Les deux Steve tentent également sans succès de convaincre Atari, l'employeur de Jobs. Rejetés par leurs deux employeurs, ils décident de faire cavalier seul sous l'impulsion de Jobs. Pour financer la production du circuit imprimé original de l'ordinateur, Jobs vend sa Volkswagen Combi rouge et blanc pour 1 500 US$ et Wozniak sa calculatrice HP-65 pour 250 $. Logo Apple
Le nom de leur future entreprise, Apple Computer, est selon Steve Wozniak, une idée de Steve Jobs. L'origine de l'inspiration de Jobs reste cependant inconnue, bien qu'il ait été suggéré par exemple un lien avec Apple Corps (maison de disques des Beatles), ou avec le fait qu'il ait travaillé dans des vergers ou même qu'il ait voulu voir apparaître la firme avant Atari dans l'annuaire.

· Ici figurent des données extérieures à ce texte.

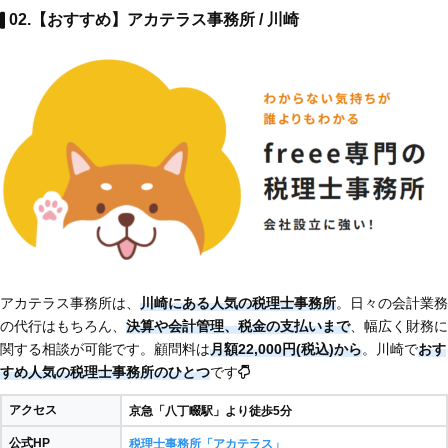
02.【おすすめ】アカテラス事務所 / 川崎
アカテラス事務所は、
川崎にある人気の税理士事務所
。日々の会計業務
の代行はもちろん、
決算や会計管理、税金の支払いまで
、幅広く財務に
関する相談が可能です。顧問料は
月額22,000円(税込)から
。川崎で
おす
すめ人気の税理士事務所のひとつ
です
アクセス
京急「八丁畷駅」より徒歩5分
公式HP
税理士事務所「アカテラス」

Le nom de la firme est à l'origine par la suite de plusieurs procès opposant Apple Corps à la firme californienne. Pensant qu'une troisième personne serait utile et pourrait agir comme arbitre en cas de désaccord entre eux, les deux Steve cherchent du côté de leurs employeurs respectifs. Ils trouveront cette personne du côté d'Atari en la personne de Ronald Wayne (41 ans).
Bien que de 20 ans son aîné, il réussit à bien s'entendre avec Steve Jobs. Le 1er avril 1976, Steve Jobs, Steve Wozniak et Gerald Wayne signent un contrat de partenariat. Peu confiant en l'avenir d'Apple, Wayne garde tout de même son emploi chez Atari, travaillant de nuit pour Apple à écrire des documentations ; il crée également le premier logo d'Apple représentant Isaac Newton appuyé contre un arbre. En bordure du dessin se trouve un segment du poème Prelude de William Wordsworth : « Newton… A mind forever voyaging through strange seas of thought… alone » (Newton… Un esprit voyageant pour toujours de par les mers étranges de la pensée… seul). Une fois les premiers circuits imprimés prêts, Jobs part à la quête de clients.

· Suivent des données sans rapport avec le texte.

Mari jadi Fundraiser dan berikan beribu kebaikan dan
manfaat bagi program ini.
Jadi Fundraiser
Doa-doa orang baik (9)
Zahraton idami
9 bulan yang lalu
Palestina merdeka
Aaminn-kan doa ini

Lors d'une rencontre au Homebrew Computer Club, il fait une démonstration de l'Apple Computernote 2 à Paul Terrel qui gère le Byte Shop, l'un des premiers revendeurs d'ordinateurs personnels, ouvert en décembre 1975. Celui-ci accepte d'acheter 50 ordinateurs au prix total de 25 000 US$ (soit 500 US$ pièce), payable à la livraison, et à la condition que les ordinateurs soient livrés entièrement assemblés. Le trio avait cependant initialement prévu de produire des circuits imprimés nus pour 25 US$ et de les revendre 50 US$. N'ayant pas les ressources nécessaires pour produire les 50 machines assemblées, Jobs demande un prêt qu'il obtient le 6 avril, 5 000 US$ pour trois mois, puis convainc ses fournisseurs d'accorder un crédit de 30 jours sur 15 000 US$ de pièces.